Libraries, coffee shops bring adventure to writer
I’ve developed a Friday routine when I’m kinda-sorta off from work.
I say kinda-sorta because newspapers devour copy the way football players eat pizza at Cici’s.
They don’t care if you’re on vacation, sick, wheedled a day off or recently died; they still need stories for the next issue.
So I write one story on Friday and another over the weekend to keep the insatiable monster at bay.
I’ve learned to make the kinda-sorta work fun by going to the library to write. For one thing, I’ve loved libraries since I was knee-high to a card catalog; for another, it’s not as tempting to sleep, read or contemplate all my problems as it would be at home.
I’ve also given Library Tour 2015 extra zest by picking a different library each week. I even keep a brochure with me with all the branch locations and addresses.
It’s not like I check them off – that would kill the adventure – but the list serves as a handy reference if my gut doesn’t tell me where to go.
One Friday I might be in a Claycomoesque mood, another maybe more Lee’s Summitish.
Sometimes when I’m not particular, I’ll choose a library simply because it’s close to errands, a QuikTrip or near a thrift store I like.
But sometimes I like to merge library roulette with my desire to roam; a friend calls me a gallivanter.
One Friday I hit two libraries in one day in addition to seeing enough corn, windmills and old barns to keep me and my camera occupied.
It was kind of a long jaunt, but you can’t count miles when you’re saddling time off with story writing.
I even ran into a guy that day who fixes cars in a shop behind an old Interurban depot. At some point, he and his building (it’s full of antiques, collectibles, dust and dead mosquitoes from the Calvin Coolidge administration) might become a story.
I recently had an early doctor’s appointment and strayed from my routine by substituting a Starbucks for the library. I’m kind of a senior-coffee-at-McDonald’s cheapskate, so this was a big departure for me.
The Starbucks was across the parking lot from a thrift store, so it made perfect sense.
What I like about libraries is their tranquility and the spacious worktables I can use to spread out my array of notes, notebooks, laptop computer, personal communication devices, gum, Lifesavers and other writer’s paraphernalia.
I also people-watch – usually there’ll be a man even older than me writing some sort of tome, maybe a memoir about the battles he fought during his 30 exciting years as an insurance underwriter.

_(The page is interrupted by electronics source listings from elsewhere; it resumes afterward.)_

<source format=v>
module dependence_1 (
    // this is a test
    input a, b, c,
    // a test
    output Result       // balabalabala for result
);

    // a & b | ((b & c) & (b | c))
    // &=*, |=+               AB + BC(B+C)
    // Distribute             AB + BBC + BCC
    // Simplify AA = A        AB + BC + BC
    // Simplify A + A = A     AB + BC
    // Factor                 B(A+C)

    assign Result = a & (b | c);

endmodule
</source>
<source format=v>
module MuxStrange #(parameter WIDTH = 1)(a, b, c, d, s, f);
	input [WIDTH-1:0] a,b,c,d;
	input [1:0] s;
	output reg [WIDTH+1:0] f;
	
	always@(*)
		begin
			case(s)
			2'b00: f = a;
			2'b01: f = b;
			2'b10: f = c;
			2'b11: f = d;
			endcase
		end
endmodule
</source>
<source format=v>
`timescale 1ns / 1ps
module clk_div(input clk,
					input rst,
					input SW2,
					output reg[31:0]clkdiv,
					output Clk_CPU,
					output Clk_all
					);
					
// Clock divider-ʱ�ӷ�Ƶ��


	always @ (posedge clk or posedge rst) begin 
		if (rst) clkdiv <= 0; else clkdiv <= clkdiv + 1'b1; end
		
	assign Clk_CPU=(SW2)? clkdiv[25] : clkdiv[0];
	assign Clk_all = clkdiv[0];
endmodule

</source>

It’s also an opportunity to test my theory that, on any given day, 94 percent of librarians will be wearing cardigan sweaters, regardless of season, and carrying reading glasses on a silver necklace.

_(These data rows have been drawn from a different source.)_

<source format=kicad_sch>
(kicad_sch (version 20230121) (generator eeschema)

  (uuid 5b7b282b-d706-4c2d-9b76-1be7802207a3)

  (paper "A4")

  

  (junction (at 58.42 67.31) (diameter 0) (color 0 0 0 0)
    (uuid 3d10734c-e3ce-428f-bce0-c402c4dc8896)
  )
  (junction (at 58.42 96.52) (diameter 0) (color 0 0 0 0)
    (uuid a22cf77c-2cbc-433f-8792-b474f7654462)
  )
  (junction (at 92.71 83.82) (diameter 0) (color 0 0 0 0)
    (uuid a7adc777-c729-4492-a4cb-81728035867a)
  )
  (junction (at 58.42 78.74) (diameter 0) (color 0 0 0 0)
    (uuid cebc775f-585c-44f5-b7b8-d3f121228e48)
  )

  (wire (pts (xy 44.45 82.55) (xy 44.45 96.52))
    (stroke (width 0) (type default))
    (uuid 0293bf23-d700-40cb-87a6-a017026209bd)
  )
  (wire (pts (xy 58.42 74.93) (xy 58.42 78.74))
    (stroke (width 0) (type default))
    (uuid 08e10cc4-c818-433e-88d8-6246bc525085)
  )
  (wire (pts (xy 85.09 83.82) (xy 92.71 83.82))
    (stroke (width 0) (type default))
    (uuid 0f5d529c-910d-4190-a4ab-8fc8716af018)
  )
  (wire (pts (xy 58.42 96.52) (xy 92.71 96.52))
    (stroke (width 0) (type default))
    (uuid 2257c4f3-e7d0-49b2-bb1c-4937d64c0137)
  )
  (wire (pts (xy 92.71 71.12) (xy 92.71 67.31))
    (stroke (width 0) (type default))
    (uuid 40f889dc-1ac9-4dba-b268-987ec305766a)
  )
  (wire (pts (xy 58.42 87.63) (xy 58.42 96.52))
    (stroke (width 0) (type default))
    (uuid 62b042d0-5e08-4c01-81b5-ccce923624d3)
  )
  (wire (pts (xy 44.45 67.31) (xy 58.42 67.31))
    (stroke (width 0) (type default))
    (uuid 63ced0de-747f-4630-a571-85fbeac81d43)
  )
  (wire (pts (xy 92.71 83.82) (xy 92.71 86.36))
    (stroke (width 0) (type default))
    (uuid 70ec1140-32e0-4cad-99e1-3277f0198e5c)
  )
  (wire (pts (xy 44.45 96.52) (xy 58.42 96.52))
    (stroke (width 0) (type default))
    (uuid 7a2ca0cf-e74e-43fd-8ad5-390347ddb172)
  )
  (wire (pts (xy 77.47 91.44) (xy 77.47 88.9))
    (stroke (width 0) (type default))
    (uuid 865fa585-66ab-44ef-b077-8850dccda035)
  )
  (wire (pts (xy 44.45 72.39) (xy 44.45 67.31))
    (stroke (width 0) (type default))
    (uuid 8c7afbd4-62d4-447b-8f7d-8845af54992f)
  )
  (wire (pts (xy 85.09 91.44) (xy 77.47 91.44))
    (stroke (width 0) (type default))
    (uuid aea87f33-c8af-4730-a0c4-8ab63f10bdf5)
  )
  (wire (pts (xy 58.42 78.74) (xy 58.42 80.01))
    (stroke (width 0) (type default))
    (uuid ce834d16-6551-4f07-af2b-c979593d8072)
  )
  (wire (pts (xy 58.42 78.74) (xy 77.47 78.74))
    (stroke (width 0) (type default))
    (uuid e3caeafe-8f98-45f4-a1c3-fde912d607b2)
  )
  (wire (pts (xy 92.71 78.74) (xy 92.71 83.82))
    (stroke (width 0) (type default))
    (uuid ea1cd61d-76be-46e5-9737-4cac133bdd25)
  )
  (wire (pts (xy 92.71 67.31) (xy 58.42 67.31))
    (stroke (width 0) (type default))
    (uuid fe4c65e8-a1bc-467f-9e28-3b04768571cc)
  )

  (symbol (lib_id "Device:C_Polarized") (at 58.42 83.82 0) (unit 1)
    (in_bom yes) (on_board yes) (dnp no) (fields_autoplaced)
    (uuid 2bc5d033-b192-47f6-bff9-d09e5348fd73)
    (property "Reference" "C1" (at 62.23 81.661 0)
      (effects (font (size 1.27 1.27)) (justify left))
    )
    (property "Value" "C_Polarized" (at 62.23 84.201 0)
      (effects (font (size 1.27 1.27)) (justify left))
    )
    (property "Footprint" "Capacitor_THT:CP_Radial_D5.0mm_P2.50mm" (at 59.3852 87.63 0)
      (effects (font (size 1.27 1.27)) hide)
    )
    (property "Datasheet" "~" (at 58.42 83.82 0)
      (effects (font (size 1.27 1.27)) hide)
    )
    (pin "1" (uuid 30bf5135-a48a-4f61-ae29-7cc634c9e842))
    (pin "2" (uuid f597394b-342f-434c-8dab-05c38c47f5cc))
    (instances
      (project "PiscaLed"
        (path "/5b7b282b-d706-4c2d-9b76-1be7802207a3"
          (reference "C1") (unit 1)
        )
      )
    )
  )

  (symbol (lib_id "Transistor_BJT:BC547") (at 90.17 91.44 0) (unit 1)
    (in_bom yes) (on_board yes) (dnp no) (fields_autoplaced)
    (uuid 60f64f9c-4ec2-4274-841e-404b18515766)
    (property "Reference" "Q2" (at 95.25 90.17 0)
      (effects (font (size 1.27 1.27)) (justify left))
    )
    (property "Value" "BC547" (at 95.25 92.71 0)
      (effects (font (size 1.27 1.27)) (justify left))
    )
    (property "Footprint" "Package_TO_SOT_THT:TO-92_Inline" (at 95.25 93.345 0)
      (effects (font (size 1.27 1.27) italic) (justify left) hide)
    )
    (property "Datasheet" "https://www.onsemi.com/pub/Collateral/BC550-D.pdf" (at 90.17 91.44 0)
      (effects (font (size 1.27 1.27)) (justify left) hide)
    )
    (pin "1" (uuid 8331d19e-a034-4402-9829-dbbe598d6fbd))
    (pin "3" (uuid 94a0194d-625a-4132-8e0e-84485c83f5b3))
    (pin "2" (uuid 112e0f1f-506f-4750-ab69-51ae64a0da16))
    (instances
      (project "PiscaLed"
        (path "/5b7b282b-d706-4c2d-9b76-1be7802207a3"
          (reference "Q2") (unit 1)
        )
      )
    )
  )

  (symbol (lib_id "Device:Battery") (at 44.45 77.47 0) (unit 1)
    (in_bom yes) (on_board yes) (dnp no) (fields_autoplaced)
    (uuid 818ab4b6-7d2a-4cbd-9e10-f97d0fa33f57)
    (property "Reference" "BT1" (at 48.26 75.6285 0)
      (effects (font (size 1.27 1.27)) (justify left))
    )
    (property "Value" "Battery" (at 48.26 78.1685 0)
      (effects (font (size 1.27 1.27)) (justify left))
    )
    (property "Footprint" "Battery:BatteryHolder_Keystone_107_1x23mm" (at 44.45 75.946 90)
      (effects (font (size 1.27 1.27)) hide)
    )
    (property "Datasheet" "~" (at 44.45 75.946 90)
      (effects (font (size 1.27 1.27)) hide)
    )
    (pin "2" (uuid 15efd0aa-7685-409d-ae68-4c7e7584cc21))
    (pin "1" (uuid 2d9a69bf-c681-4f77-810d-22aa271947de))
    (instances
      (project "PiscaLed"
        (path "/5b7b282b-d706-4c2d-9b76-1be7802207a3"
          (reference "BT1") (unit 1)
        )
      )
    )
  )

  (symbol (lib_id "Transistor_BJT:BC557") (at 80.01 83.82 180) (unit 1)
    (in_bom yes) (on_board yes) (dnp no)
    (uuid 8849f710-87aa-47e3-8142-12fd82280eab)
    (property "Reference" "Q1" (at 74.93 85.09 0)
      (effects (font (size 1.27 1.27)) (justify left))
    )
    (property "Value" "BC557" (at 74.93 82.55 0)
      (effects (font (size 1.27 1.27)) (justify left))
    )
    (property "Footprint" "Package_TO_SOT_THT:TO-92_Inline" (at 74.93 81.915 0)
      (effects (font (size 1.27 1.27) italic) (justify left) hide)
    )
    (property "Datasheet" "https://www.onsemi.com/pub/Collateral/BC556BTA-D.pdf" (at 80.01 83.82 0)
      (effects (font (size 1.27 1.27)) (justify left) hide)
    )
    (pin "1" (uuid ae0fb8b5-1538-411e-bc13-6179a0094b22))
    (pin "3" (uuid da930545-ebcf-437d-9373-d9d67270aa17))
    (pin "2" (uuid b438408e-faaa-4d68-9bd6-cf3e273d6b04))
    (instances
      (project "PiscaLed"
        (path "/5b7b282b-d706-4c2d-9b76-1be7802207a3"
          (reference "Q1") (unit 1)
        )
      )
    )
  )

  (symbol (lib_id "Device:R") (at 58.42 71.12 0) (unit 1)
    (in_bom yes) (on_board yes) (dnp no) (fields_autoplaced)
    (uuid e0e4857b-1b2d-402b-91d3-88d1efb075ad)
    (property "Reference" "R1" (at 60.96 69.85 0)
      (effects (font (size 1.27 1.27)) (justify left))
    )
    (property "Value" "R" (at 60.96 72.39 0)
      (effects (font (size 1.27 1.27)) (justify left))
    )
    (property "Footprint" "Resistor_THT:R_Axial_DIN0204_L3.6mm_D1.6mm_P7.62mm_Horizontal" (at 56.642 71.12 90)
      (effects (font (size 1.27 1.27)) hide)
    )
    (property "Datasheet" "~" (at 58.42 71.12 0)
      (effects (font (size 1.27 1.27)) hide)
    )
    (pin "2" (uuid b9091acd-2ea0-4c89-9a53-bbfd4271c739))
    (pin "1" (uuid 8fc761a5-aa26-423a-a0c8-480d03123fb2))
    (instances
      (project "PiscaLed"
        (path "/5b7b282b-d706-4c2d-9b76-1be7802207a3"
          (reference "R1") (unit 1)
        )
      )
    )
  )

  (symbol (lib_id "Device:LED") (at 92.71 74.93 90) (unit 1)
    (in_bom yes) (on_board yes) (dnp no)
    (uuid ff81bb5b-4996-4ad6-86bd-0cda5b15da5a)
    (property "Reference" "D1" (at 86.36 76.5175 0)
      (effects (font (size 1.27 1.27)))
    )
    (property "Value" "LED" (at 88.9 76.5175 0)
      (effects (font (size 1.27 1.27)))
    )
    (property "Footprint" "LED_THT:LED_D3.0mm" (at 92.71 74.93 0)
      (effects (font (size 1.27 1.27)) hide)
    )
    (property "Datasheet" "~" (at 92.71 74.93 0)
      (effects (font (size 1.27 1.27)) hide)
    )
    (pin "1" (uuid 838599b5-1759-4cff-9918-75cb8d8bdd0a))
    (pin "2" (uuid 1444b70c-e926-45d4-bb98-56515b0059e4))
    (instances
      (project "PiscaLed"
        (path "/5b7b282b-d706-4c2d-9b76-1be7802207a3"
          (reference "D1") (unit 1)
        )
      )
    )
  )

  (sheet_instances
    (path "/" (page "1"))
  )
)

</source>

Big-city libraries may be different, but the ones I frequent are hustle-bustle-free.
Starbucks was different. While there was still at least one male retiree working on an opus that would become his legacy, the Starbucks was a beehive of activity and offered a scribe of my ilk a table the size of a dinner plate.
I was committed to working there, so I bought a $3 coffee Americana, half-regular, half-decaf, and moved two circular dinner-plate tables together to make room for the tools of my trade.
I finally found a place to plug in my computer charger, but it was below the table and to my left, a location better suited to a yoga instructor than an arthritic scribbler. With my unique brand of inflexible contortionism, I was afraid I’d take an embarrassing tumble.
Not only would it be disruptive, but a fall could create a domino effect and spill a line of $4 mocha latte double espressos at the adjoining tables and leave the klatch of texting, tweeting hipsters all a titter.
I wouldn’t say the coffee shop was a bad experience. You live, learn and realize that sometimes breaking a routine is the best way to know just how much you like it.